Start of Exercise text

This project is read-only.

Remove requirement for semicolon (;) at end of line

Topics: C# Language Design
Nov 3, 2014 at 9:12 PM
Edited Nov 3, 2014 at 9:13 PM
You did that with TypeScript and this is great. For me putting semicolon as end of lines is very irritating, and nonsnese ceremony borrowed from C, for unknown reasons. Do some devs still want to write program in one line ?
Nov 3, 2014 at 10:03 PM
I would suggest that good languages should follow one of three patterns:
  1. Every statement has a clear and unambiguous delimiter at the end of it.
  2. The end of a line marks the end of a statement in the absence of an explicit continuation indicator on that line.
  3. The end of a line marks the end of a statement in the absence of an explicit continuation indicator on the next line.
Even though some languages try to "guess" when statements should end in the absence of the above rules, such behavior increases the likelihood that a program will behave in a fashion contrary to programmer intent. Even if statement delimiters are "redundant", they represent a form of redundancy which increases the likelihood that various mistakes will yield a program that won't compile, instead of a program that will compile cleanly but will behave incorrectly.
Nov 3, 2014 at 11:06 PM
Edited Nov 3, 2014 at 11:07 PM
Let’s put aside the discussion on whether we want to do this for a moment. Obviously there is a long discussion to be had there.

End of Exercise text
Start of Data listing

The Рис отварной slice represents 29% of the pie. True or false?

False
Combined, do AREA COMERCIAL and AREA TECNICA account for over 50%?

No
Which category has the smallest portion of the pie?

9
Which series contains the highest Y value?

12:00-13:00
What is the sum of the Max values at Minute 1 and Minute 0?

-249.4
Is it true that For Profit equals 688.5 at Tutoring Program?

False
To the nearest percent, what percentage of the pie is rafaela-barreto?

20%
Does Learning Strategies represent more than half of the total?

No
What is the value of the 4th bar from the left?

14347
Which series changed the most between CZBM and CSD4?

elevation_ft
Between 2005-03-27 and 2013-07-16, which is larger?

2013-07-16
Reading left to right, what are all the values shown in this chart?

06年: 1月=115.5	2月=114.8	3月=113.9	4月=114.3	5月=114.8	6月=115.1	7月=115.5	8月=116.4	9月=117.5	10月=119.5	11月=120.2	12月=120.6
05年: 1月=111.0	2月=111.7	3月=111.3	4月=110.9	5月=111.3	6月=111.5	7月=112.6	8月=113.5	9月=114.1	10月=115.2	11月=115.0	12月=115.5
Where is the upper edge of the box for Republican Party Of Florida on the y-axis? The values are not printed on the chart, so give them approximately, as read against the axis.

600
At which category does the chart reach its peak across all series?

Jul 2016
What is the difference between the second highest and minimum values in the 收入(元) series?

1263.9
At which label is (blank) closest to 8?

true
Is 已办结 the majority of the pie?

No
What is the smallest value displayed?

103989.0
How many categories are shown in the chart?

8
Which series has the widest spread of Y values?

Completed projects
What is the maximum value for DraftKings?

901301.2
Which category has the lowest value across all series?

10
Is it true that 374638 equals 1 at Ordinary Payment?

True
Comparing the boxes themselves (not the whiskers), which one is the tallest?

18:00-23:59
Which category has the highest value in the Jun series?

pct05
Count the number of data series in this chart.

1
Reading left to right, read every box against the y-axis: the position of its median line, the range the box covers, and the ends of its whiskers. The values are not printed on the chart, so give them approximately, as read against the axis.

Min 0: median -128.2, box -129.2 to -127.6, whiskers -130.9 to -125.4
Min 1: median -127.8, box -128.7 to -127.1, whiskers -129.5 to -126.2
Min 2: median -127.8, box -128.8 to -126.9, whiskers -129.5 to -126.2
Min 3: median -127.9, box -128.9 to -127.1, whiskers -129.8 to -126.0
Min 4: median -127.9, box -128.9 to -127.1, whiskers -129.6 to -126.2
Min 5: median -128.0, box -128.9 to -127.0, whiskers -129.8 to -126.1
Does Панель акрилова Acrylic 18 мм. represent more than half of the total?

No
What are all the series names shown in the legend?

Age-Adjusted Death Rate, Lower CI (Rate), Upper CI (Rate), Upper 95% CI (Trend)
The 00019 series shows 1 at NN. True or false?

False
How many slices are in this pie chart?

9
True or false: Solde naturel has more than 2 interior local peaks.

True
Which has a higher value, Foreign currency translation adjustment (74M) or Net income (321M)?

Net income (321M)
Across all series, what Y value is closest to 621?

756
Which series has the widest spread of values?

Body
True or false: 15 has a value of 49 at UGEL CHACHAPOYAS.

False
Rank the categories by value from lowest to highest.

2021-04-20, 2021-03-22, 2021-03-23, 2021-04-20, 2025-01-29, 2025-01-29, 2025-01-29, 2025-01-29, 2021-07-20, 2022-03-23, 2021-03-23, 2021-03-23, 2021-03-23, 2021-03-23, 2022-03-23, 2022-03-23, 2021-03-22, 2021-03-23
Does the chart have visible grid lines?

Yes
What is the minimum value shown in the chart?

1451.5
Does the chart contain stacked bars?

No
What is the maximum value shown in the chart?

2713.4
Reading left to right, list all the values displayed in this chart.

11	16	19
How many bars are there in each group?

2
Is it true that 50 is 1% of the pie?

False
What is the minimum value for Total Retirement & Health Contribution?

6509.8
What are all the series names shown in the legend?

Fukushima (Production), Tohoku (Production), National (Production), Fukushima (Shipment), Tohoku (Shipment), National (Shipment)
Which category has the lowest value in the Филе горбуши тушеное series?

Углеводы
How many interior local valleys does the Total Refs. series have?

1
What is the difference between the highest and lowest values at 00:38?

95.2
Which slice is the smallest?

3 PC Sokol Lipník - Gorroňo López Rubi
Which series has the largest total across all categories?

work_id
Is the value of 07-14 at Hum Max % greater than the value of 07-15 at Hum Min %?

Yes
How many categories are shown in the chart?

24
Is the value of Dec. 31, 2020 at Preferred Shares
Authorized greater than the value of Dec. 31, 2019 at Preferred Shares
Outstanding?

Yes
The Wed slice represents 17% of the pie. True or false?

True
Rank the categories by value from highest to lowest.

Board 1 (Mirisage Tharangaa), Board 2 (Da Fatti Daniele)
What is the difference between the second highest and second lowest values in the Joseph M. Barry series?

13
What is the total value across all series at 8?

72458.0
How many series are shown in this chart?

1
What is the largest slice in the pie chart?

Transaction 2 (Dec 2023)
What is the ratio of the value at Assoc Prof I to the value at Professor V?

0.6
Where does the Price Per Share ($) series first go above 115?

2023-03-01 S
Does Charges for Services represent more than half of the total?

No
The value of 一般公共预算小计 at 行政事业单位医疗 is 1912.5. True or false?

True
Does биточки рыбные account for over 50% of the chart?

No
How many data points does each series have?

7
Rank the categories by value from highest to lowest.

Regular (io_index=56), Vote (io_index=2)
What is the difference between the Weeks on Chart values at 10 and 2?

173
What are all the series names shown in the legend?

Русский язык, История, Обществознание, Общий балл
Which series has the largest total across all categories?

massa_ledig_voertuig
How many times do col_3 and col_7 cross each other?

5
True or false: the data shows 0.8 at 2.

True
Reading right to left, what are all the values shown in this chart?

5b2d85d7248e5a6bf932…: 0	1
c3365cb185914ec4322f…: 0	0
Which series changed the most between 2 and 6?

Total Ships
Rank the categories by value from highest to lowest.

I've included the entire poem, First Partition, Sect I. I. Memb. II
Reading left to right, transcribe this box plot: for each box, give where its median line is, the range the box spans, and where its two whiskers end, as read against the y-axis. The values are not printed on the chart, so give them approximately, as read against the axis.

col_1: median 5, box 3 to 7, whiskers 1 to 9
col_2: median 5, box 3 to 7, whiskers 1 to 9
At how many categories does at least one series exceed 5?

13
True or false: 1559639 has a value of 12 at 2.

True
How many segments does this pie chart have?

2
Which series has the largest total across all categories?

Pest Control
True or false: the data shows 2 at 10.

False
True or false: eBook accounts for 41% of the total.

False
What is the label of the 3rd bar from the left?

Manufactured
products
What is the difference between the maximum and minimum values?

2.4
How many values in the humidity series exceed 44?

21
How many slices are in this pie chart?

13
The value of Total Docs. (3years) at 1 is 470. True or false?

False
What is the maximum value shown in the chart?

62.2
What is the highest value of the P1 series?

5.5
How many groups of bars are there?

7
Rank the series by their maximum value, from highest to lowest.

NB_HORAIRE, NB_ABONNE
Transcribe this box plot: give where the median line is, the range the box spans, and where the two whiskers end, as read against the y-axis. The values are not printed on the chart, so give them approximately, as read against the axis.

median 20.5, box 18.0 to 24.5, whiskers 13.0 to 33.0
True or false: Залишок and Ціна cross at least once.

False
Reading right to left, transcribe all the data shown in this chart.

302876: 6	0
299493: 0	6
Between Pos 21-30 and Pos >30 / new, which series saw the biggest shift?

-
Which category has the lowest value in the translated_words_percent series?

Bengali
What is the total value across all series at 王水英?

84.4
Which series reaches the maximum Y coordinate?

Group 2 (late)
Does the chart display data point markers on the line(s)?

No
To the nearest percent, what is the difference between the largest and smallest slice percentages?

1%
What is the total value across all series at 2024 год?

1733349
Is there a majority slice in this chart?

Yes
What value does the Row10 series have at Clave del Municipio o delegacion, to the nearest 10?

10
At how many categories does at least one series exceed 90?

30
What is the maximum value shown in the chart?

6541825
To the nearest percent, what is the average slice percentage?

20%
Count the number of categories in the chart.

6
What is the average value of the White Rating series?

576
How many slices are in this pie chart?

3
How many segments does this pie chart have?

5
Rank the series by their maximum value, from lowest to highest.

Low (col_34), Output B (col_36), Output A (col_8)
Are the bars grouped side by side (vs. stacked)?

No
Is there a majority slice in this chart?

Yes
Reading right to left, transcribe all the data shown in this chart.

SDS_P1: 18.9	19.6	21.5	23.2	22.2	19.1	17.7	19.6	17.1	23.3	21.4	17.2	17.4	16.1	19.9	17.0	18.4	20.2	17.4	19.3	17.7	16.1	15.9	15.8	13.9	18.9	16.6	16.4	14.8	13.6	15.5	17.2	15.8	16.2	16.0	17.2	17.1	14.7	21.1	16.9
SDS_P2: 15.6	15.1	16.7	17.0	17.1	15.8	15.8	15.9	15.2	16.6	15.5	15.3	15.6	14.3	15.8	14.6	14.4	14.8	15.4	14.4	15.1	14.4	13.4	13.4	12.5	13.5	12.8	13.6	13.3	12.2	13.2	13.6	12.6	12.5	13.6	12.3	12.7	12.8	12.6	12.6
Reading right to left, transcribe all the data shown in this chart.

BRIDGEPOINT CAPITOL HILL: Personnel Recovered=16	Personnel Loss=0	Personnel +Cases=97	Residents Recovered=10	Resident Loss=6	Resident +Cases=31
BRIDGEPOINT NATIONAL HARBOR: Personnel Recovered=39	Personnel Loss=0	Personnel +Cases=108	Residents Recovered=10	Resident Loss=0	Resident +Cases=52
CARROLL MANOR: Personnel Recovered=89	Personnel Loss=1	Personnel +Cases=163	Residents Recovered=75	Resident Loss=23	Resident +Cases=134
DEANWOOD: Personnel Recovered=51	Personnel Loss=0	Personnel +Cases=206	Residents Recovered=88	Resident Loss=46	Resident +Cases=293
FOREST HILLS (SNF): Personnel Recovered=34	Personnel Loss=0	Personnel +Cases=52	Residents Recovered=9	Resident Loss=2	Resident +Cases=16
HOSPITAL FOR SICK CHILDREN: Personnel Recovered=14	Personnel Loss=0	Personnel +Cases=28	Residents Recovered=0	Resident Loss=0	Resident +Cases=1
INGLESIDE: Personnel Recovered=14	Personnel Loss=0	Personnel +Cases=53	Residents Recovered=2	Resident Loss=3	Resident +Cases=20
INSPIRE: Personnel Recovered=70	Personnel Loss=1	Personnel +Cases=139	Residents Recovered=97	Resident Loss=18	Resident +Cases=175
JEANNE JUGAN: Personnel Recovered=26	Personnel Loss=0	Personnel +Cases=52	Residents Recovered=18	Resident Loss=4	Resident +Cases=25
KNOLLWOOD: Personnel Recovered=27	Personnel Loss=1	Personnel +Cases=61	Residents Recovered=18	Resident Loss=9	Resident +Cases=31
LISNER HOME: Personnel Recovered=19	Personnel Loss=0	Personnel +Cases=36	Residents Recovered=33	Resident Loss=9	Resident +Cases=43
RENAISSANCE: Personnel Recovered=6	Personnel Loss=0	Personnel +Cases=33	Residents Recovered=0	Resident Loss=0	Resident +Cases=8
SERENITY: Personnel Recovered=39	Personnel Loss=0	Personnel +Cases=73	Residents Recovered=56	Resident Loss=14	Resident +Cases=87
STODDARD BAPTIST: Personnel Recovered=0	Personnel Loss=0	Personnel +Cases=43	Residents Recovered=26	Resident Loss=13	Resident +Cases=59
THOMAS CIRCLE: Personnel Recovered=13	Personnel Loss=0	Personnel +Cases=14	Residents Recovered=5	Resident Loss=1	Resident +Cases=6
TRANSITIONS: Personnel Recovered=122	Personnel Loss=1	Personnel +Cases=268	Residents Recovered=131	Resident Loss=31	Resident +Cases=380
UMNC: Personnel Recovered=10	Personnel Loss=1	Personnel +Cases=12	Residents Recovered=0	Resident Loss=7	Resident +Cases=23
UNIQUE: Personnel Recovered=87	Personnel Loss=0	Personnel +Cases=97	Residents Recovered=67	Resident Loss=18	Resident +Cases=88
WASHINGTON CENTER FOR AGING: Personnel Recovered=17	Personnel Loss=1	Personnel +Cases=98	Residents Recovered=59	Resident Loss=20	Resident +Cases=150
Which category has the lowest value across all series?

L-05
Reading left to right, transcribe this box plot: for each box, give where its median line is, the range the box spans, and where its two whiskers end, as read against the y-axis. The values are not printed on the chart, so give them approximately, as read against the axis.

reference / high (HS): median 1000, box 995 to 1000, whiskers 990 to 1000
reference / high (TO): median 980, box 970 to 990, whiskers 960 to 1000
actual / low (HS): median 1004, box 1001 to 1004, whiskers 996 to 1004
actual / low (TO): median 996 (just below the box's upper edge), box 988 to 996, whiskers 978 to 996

End of Data listing

§ **What you should do**: From the thread on dropping the semicolon, write out the passage starting with "Even though some" and going on through "will behave incorrectly.", substituting "developer intent" for "programmer intent".

§ **Your response**:
Even though some languages try to "guess" when statements should end in the absence of the above rules, such behavior increases the likelihood that a program will behave in a fashion contrary to developer intent. Even if statement delimiters are "redundant", they represent a form of redundancy which increases the likelihood that various mistakes will yield a program that won't compile, instead of a program that will compile cleanly but will behave incorrectly.